Die Känguru-Chroniken

Berlin-Kreuzberg. A typical flat. The doorbell rings shrilly. A dishevelled man answers and sees a kangaroo at the door. “I’ve just moved in next door and am renting, well not exactly. I’m making pancakes. Do you have any eggs?” The dishevelled man finds some eggs in the fridge. This procedure is repeated several times, with the kangaroo demanding milk, flour, a bowl and eventually comes to take over the kitchen.

Suddenly, the doorbell rings again. Its the police, looking for squatting kangaroos. This being Kreuzberg, the man – Mark-Uwe – says he’s seen nothing. The kangaroo moves in, saying “I’m a communist, you’re an anarchist. Things will go just fine. Until the revolution, then they’ll get interesting”.

Roll opening credits and a caption “One Year Later”

Mark-Uwe Kling’s kangaroo books are massive over here. They are good natured, funny, and politically radical. This is an attempt to bring the anarchic playfulness of the books on screen, with Dimitrij Schaad playing Mark-Uwe (no relation).

The story, such as it is, goes like this. Marc-Uwe and the kangaroo come into conflict with Jörg Dwigs, property speculator and bigwig in the right wing populist party Alternative zu Demokratie (AzD – alternative to democracy. Any similarities to existing political parties is, of course, accidental). Dwigs’s wife keeps touching her pregnant belly and wears the distinctive haircut favoured by AfD’s female politicians.

Dwigs wants to build a large building – to be called the Europa Tower – on most of Görlitzer Park in Kreuzberg. This will require destroying the homes of Marc-Uwe and his neighbours – the Turkish brothers Friedrich Wilhelm and Otto von, whose parents tried a little too hard to integrate, and the beautiful Maria. Marc-Uwe keeps meaning to ask Maria out, but is always tongue tied when he tries to say anything.

Dwigs is aided by a group of local baseball bat carrying Nazis who are not played for intellectual or emotional depth. The rest of the story isn’t too important. The good guys get to take on the bad guys with the help of a soundtrack that contains some David Hasselhoff and a cameo by cult singer Helge Schneider.
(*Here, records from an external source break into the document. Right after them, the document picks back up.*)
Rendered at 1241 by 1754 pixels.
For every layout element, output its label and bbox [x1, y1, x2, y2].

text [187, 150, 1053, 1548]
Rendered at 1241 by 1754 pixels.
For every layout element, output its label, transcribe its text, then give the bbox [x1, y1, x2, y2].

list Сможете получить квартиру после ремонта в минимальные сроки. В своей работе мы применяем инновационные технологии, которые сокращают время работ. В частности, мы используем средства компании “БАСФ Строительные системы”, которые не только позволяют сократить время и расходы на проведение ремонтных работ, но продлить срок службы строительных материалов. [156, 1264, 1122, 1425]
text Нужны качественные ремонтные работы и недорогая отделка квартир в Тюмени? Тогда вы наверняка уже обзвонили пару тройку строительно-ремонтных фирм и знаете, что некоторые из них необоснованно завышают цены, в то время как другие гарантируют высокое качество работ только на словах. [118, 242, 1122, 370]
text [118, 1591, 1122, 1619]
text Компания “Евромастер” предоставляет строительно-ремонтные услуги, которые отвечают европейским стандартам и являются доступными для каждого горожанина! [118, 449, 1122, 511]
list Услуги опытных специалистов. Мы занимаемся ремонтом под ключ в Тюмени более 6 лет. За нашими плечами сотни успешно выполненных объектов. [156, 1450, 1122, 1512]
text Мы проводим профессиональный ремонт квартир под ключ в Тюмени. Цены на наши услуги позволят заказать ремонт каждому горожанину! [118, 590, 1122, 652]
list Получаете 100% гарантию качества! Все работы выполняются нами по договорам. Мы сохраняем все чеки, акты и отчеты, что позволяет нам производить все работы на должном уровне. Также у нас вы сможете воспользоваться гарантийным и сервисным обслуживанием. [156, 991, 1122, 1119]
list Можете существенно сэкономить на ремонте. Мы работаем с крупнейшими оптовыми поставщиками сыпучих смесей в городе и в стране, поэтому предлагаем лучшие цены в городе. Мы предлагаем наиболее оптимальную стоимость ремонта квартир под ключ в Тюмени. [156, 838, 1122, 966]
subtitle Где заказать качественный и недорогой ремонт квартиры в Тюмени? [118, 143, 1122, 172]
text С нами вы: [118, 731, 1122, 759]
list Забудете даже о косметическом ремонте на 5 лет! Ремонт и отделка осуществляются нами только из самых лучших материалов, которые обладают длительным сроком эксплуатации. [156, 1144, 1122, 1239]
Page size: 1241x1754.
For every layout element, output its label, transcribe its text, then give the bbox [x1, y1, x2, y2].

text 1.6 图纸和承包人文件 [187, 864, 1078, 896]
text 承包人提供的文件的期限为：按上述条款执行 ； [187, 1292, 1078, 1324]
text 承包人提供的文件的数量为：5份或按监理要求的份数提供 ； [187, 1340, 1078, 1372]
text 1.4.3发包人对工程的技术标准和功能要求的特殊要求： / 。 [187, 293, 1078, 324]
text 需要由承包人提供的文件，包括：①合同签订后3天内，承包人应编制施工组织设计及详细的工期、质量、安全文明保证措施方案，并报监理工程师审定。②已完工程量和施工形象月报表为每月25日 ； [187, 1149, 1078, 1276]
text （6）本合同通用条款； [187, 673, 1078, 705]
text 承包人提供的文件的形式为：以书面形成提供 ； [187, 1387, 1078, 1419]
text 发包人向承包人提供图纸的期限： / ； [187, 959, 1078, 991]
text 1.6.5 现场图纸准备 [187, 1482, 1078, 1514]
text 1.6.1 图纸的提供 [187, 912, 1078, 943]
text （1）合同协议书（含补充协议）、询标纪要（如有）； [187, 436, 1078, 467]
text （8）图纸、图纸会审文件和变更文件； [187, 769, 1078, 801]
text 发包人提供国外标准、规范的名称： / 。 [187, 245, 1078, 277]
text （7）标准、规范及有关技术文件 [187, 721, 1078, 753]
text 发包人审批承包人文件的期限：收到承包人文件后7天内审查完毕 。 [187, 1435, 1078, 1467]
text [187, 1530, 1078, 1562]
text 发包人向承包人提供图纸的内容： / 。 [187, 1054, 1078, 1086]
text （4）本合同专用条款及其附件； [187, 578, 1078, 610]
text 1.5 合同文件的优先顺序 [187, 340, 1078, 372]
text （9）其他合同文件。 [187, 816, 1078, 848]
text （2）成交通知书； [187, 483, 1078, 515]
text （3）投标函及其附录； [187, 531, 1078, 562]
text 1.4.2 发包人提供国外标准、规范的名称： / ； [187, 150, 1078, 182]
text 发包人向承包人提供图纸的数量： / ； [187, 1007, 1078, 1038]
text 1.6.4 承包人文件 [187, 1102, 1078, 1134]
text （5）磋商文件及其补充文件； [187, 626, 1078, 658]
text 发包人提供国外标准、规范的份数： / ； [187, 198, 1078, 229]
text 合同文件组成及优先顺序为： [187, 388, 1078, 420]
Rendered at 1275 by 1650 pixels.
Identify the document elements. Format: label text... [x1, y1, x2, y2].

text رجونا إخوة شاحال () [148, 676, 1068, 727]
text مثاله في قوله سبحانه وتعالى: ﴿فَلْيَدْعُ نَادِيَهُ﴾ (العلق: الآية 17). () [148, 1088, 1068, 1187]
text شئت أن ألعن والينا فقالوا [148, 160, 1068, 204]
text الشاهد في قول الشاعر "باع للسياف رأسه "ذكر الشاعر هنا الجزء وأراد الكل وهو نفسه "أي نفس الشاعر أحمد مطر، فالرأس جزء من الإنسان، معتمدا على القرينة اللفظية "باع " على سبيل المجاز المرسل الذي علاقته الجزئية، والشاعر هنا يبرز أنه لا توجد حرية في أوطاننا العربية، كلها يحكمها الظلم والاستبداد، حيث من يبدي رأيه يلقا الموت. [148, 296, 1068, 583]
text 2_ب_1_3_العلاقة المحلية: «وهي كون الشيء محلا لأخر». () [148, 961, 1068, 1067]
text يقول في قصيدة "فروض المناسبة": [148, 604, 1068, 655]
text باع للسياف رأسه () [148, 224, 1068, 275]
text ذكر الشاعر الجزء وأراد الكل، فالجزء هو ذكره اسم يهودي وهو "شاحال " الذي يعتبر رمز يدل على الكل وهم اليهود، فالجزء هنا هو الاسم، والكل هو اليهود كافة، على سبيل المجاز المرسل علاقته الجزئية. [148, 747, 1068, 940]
It is in the moments of sheer silliness that the film is at its best.

Dwigs has regular video calls with his international contacts, who include lookalikes of Nigel Farage, Geerd Wilders and who knows who else. The film always likes to have plenty going on in the background, which you may or may not notice, and you lose nothing if you don’t. There are references to Pulp Fiction, Groundhog Day and Fight Club which don’t serve much more dramatic purpose than just being there. Label that hommage or self-indulgence as you see fit.

Tonight was the world premiere, and there was a section of people in the middle of the cinema who guffawed from beginning to end. I certainly wouldn’t go that far, but there were enough good gags in there to keep us entertained throughout. Also, there is such a pervading feeling of playfulness that you would have to be very stern and humourless to not wish it well.

Added to this, it is always on the side of the good guys. We cover all the right bases – gentrification, Nazis, right wing populism, and the film is very located in a Kreuzberg that probably rarely exists any more, with its corner pubs, local shops and community who know each other and help each other out.

Like its main character, Die Känguru-Chroniken is shambling and has no real direction. In principle, Mark-Uwe would like to get the girl, but he never really wants to leave his “artist’s” lifestyle of not getting up till early afternoon, then spending the rest of the day lying around in his pyjamas. His lack of ambition is admirable, especially when compared to the greedy and manipulative Dwigs, but some of his listlessness sometimes rubs off on the film.

So, although there are some very good jokes, others aren’t of the same quality. Some of the characters are stereotypical and drawn with very broad brush strokes, not least the brainless Nazis who constantly repeat each other. At times the film uses very clever wordplay, at other times it just stumbles along, so you feel that its doing itself an injustice.

File under: honourable failure which contains some very good scenes which work better as standalone pieces than as part of a coherent plot. It is definitely worth seeing because some of the parts are great. They just never properly cohere to make up a satisfying whole. Good, but leaves you feeling that it could have been better.